In a European lupus cohort with 1,000 participants, female predominance is not as pronounced in the elderly onset group (female-to-male ratio 5:1) [15]. When dividing different age groups by 10 years of age, there is a high female-to-male ratio in the child-bearing age, followed by children and the elderly. Kariuki et al. [16] explained the association between rs9138 C and higher serum osteopontin and interferon-alpha as restricted to younger female SLE. Risk allele carriers showed a strong age-related genetic effect of the rs9138 genotype on both serum osteopontin and interferon-alpha.

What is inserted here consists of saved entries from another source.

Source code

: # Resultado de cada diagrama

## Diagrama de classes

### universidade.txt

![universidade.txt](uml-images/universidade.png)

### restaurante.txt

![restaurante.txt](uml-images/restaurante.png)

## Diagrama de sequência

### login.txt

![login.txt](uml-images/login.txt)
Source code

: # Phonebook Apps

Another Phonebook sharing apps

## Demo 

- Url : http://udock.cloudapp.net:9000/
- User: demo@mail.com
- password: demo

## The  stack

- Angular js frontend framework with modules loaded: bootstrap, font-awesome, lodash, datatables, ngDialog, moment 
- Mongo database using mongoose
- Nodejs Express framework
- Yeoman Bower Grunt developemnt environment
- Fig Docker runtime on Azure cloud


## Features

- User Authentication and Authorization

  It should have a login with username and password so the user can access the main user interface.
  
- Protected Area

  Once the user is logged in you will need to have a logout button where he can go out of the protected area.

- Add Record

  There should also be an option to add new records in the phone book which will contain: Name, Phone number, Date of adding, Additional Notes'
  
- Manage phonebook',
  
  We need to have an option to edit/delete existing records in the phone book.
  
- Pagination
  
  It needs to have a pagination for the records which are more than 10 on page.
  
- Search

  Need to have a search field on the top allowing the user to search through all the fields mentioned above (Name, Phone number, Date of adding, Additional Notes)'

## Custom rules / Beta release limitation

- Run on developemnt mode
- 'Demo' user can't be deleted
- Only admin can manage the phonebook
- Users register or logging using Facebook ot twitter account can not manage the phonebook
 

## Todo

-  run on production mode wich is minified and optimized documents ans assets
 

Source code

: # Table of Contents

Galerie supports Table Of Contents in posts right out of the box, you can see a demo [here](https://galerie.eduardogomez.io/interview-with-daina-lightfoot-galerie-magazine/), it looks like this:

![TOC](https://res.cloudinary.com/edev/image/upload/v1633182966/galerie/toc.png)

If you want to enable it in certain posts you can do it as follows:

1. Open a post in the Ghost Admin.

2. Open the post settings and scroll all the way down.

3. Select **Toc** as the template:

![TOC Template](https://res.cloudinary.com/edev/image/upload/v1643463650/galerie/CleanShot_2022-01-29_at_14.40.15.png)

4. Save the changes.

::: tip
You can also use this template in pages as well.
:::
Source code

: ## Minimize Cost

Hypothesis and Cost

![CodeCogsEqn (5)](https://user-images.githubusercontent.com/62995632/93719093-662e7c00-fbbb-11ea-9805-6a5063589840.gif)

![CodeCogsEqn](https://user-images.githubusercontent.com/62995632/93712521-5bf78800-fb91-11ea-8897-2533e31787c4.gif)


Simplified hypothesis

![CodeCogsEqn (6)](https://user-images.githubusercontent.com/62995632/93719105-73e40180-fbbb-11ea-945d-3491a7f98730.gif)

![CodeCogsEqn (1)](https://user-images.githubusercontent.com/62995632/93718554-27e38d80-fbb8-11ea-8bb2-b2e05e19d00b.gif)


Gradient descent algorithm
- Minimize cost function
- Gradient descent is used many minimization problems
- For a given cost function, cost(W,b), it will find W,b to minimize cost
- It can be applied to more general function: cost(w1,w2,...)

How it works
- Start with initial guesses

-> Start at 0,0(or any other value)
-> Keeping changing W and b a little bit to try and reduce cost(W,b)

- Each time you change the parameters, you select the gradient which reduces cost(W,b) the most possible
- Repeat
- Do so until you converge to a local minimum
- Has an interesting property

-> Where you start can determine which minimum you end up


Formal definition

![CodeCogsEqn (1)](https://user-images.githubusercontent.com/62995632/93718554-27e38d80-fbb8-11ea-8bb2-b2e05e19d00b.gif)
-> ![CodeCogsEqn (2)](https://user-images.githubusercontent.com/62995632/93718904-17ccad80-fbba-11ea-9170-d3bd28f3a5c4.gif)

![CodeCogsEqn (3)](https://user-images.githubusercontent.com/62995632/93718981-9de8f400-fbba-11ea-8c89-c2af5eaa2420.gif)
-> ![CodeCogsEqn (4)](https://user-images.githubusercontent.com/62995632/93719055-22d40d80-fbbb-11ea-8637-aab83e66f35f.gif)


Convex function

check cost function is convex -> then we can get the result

In the current survey, peak SLE incidence occurs at age 20–29 years, followed by 30–39 years old for females, but in 70–74 years old for males. The significant disparity in terms of sex is at the age of 40–49 years old.

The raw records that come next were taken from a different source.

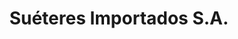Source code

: ---
title: "Suéteres Importados S.A."
url: /ciudad-de-panama/sueteres-importados-s-a/
shop: ropa
---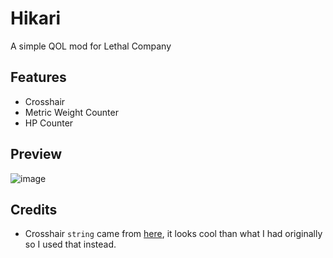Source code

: # Hikari

A simple QOL mod for Lethal Company

## Features
- Crosshair
- Metric Weight Counter
- HP Counter

## Preview

![image](https://github.com/xjunko/Hikari/assets/44401509/e434b9a7-4349-4c17-8689-983520b02fd5)


## Credits
- Crosshair `string` came from [here](https://github.com/CTN-Originals/LethalCompany-CrossHair/blob/main/Plugin.cs#L40C61-L40C68), it looks cool than what I had originally so I used that instead.
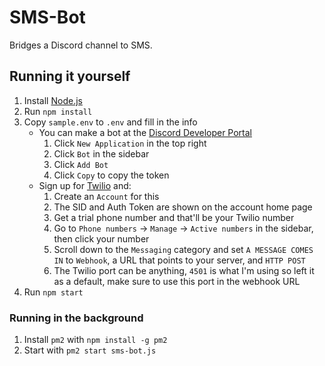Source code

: # SMS-Bot
Bridges a Discord channel to SMS.

## Running it yourself
1. Install [Node.js](https://nodejs.org)
2. Run `npm install`
3. Copy `sample.env` to `.env` and fill in the info
    - You can make a bot at the [Discord Developer Portal](https://discord.com/developers/applications)
        1. Click `New Application` in the top right
        2. Click `Bot` in the sidebar
        3. Click `Add Bot`
        4. Click `Copy` to copy the token
    - Sign up for [Twilio](https://twilio.com) and:
        1. Create an `Account` for this
        2. The SID and Auth Token are shown on the account home page
        3. Get a trial phone number and that'll be your Twilio number
        4. Go to `Phone numbers` -> `Manage` -> `Active numbers` in the sidebar, then click your number
        5. Scroll down to the `Messaging` category and set `A MESSAGE COMES IN` to `Webhook`, a URL that points to your server, and `HTTP POST`
        6. The Twilio port can be anything, `4501` is what I'm using so left it as a default, make sure to use this port in the webhook URL
5. Run `npm start`

### Running in the background
1. Install `pm2` with `npm install -g pm2`
2. Start with `pm2 start sms-bot.js`
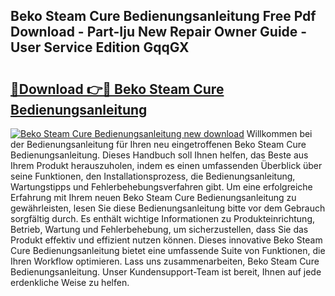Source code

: ## Beko Steam Cure Bedienungsanleitung Free Pdf Download - Part-Iju New Repair Owner Guide - User Service Edition GqqGX

# <h2><a href="http://df64dg1.blite.top/?on=Beko+Steam+Cure+Bedienungsanleitung">🔗Download 👉🔴 Beko Steam Cure Bedienungsanleitung</a></h2>

[![Beko Steam Cure Bedienungsanleitung new download](https://i.imgur.com/lujVjoI.png)](http://df64dg1.blite.top/?on=Beko+Steam+Cure+Bedienungsanleitung)
Willkommen bei der Bedienungsanleitung für Ihren neu eingetroffenen Beko Steam Cure Bedienungsanleitung. Dieses Handbuch soll Ihnen helfen, das Beste aus Ihrem Produkt herauszuholen, indem es einen umfassenden Überblick über seine Funktionen, den Installationsprozess, die Bedienungsanleitung, Wartungstipps und Fehlerbehebungsverfahren gibt. Um eine erfolgreiche Erfahrung mit Ihrem neuen Beko Steam Cure Bedienungsanleitung zu gewährleisten, lesen Sie diese Bedienungsanleitung bitte vor dem Gebrauch sorgfältig durch. Es enthält wichtige Informationen zu Produkteinrichtung, Betrieb, Wartung und Fehlerbehebung, um sicherzustellen, dass Sie das Produkt effektiv und effizient nutzen können. Dieses innovative Beko Steam Cure Bedienungsanleitung bietet eine umfassende Suite von Funktionen, die Ihren Workflow optimieren. Lass uns zusammenarbeiten, Beko Steam Cure Bedienungsanleitung. Unser Kundensupport-Team ist bereit, Ihnen auf jede erdenkliche Weise zu helfen.
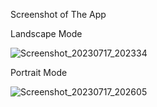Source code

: Screenshot of The App

Landscape Mode

![Screenshot_20230717_202334](https://github.com/ShahirSammun/Flutter_Assignment/assets/135459672/aaa922ff-4ab3-4280-b29a-dd7194339e7e)

Portrait Mode

![Screenshot_20230717_202605](https://github.com/ShahirSammun/Flutter_Assignment/assets/135459672/a29ceb2c-cb0e-4f93-b436-e223147fd402)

SLE is a complicated disease with various presentations of severe events. Asian patients reportedly have more organ involvement and higher mortality [17]. Other studies have found that mortality is not particularly different between Asian and Caucasian lupus patients residing in the same countries [18]. The influences of socioeconomic factors like poverty and cultural practices on health care utilization and disease outcome have also been increasingly recognized. The risk of high mortality has been associated with female sex, younger age, and shorter SLE duration. The risk for certain types of death related to renal disease has decreased, while the risk of death due to circulatory disease does not appear to have diminished [19]. Most causes of death or shortened survival rate are infection, bacteremia, and renal diseases, without any difference between sexes [20, 21]. The cause of death related to SLE in each patient cannot be retrieved from the NHIRD. However, the NHIRD reveals that male SLE patients diagnosed within 1 year have higher mortality rates than female patients.

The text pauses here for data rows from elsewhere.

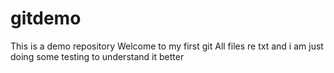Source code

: # gitdemo
This is a demo repository
Welcome to my first git 
All files re txt and i am just doing some testing to understand it better
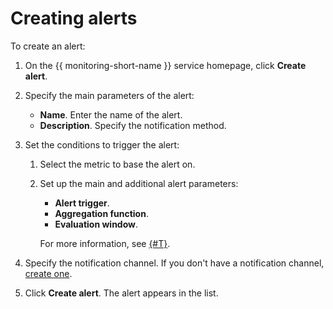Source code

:# Creating alerts

To create an alert:

1. On the {{ monitoring-short-name }} service homepage, click **Create alert**.
1. Specify the main parameters of the alert:

   - **Name**. Enter the name of the alert.
   - **Description**. Specify the notification method.

1. Set the conditions to trigger the alert:

   1. Select the metric to base the alert on.
   1. Set up the main and additional alert parameters:

      - **Alert trigger**.
      - **Aggregation function**.
      - **Evaluation window**.

      For more information, see [{#T}](../../concepts/alerting.md#alert-parameters).

1. Specify the notification channel. If you don't have a notification channel, [create one](create-channel.md).
1. Click **Create alert**. The alert appears in the list.
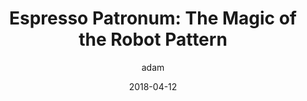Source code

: ---
title: "Espresso Patronum: The Magic of the Robot Pattern"
layout: post
date: 2018-04-12
projects: true
hidden: true
description: "Leveraging the robot pattern for better Espresso tests."
category: project
author: adam
externalLink: https://vimeo.com/266512108
---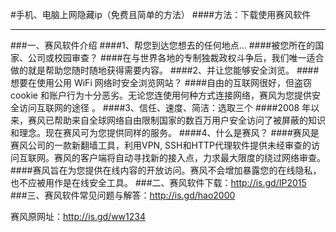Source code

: #手机、电脑上网隐藏ip（免费且简单的方法）
####方法：下载使用赛风软件
***
###一、赛风软件介绍
####1、帮您到达您想去的任何地点...
####被您所在的国家、公司或校园审查？
####在与世界各地的专制独裁政权斗争后，我们唯一适合做的就是帮助您随时随地获得需要内容。
####2、并让您能够安全浏览。
####想要在使用公用 WiFi 网络时安全浏览网站？
####自由的互联网很好，但盗窃cookie 和账户行为十分恶劣。无论您连使用何种方式连接网络，赛风为您提供安全访问互联网的途径 。
####3、信任、速度、简洁：选取三个
####2008 年以来，赛风已帮助来自全球网络自由限制国家的数百万用户安全访问了被屏蔽的知识和理念。现在赛风可为您提供同样的服务。
####4、什么是赛风？
####赛风是赛风公司的一款新翻墙工具，利用VPN, SSH和HTTP代理软件提供未经审查的访问互联网。赛风的客户端将自动寻找新的接入点，力求最大限度的绕过网络审查。
####赛风旨在为您提供在线内容的开放访问。赛风不会增加暴露您的在线隐私，也不应被用作是在线安全工具。
###二、赛风软件下载：http://is.gd/IP2015
###三、赛风软件常见问题与解答：http://is.gd/hao2000

赛风原网址：http://is.gd/ww1234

The mortality rate varies in both sexes during the period studied. New therapies have been developed to improve survival from this disease and even though the incidence has decreased over the years, the prevalence has increased gradually. The female-to-male ratio of incidence is 7.14 and the sex ratio of mortality is 4.6. As such, male patients have worse outcome. A small retrospective analysis covering the period 1987–1996 shows that male SLE patients have higher mortality at 1 year [22]. Male SLE patients may have different clinical or immunologic features compared to female patients. A retrospective analysis of mortality reveals that male sex is really a risk factor [23]. The accurate cause of death cannot be retrieved is the limitation of this study.

In conclusion, this population-based survey shows a declining trend in incidence rates for SLE in recent years, while prevalence rates remain steady. There is also a trend of increasing mortality rate in younger male SLE patients diagnosed within 1 year.